▶ What to produce: Your task is to retype, word for word, the lines from the start of the data through the line holding "Table A2. Table". Do not include the pictures.
======== Supplied material
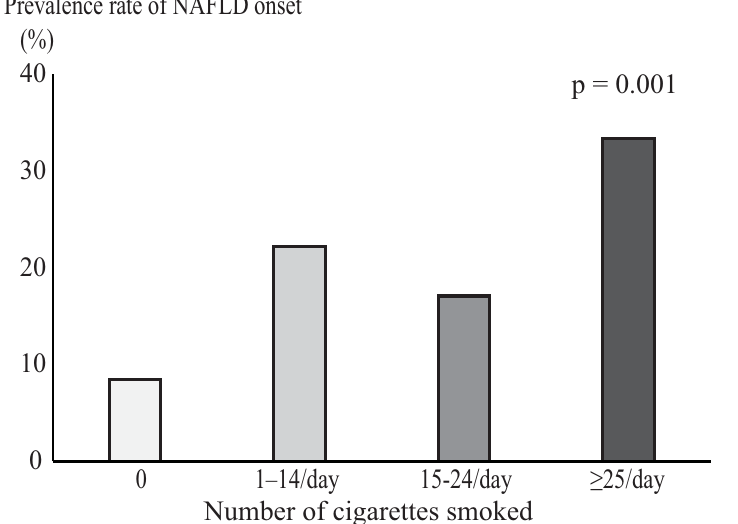
Fig 2. Association between the number of cigarettes smoked and the incidence of fatty liver disease in the nondrinker group. The p values were determined using the Cochran-Armitage test. NAFLD, nonalcoholic fatty liver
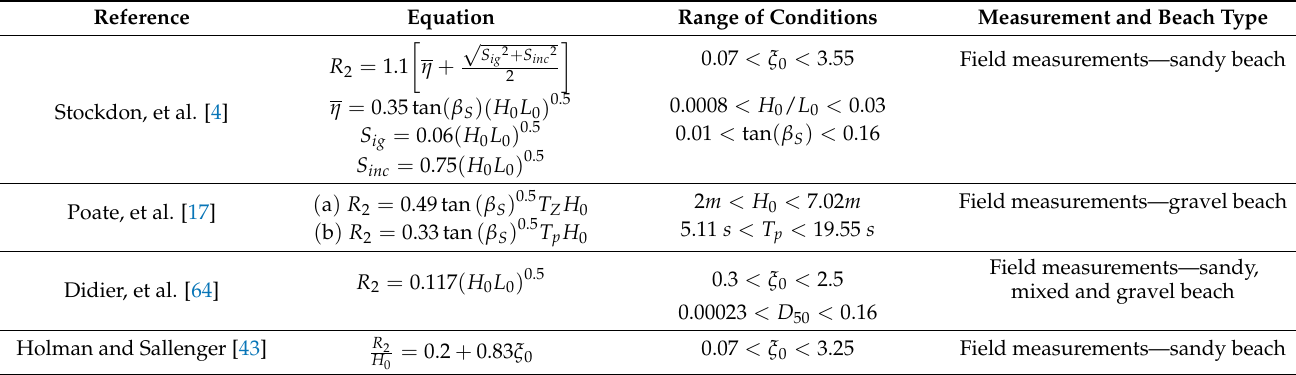
Table A2. Table of relevant and well-known empirical wave runup equations tested on beach Ploˇce; associated range of conditions, beach, and measurement type are shown for each derived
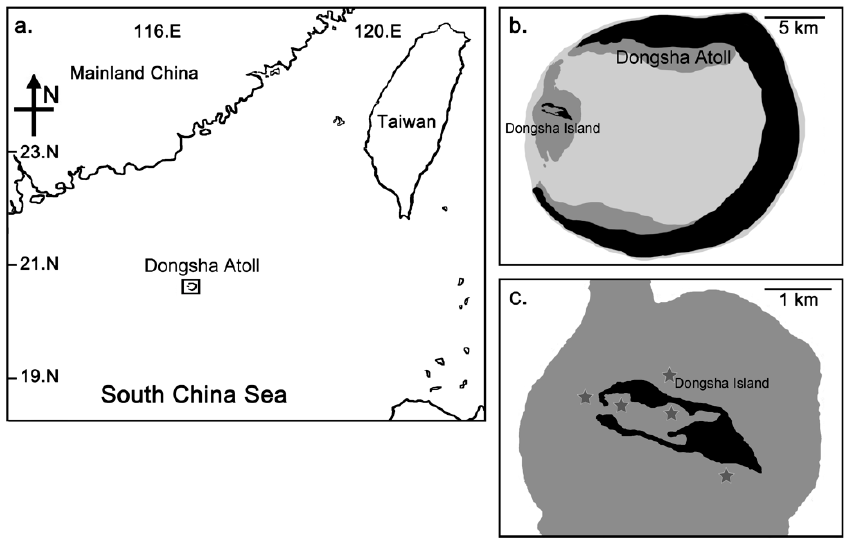
Figure 1. Maps showing ( a ) the location of Dongsha Atoll in the South China Sea; ( b ) the position of Dongsha Island in the Atoll; the dark gray area indicates the distribution of seagrass beds around Dongsha Island; and ( c ) the modeling area of seagrass beds around Dongsha Island. The locations of five study sites are shown by stars.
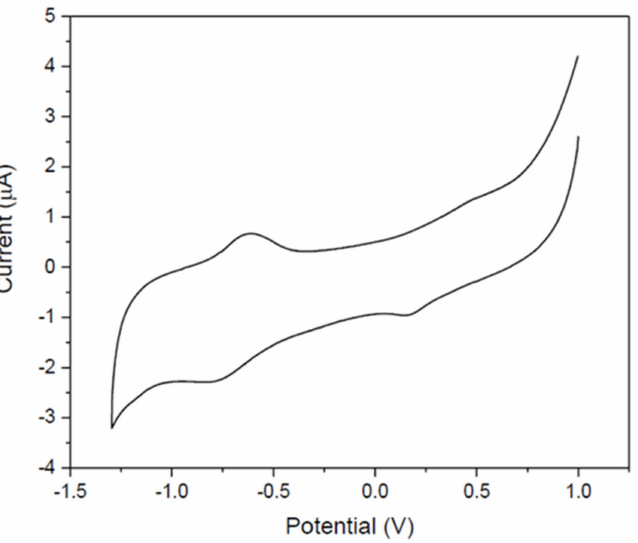
Figure 6. Cyclic voltammogram of polymer 1 in 0.1 M NaClO 4 /DMSO supporting electrolyte at scan rate 100 mV s − 1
================
▶ Output for this exercise:
Fig 2. Association between the number of cigarettes smoked and the incidence of fatty liver disease in the nondrinker group. The p values were determined using the Cochran-Armitage test. NAFLD, nonalcoholic fatty liver
Table A2. Table of relevant and well-known empirical wave runup equations tested on beach Ploˇce; associated range of conditions, beach, and measurement type are shown for each derived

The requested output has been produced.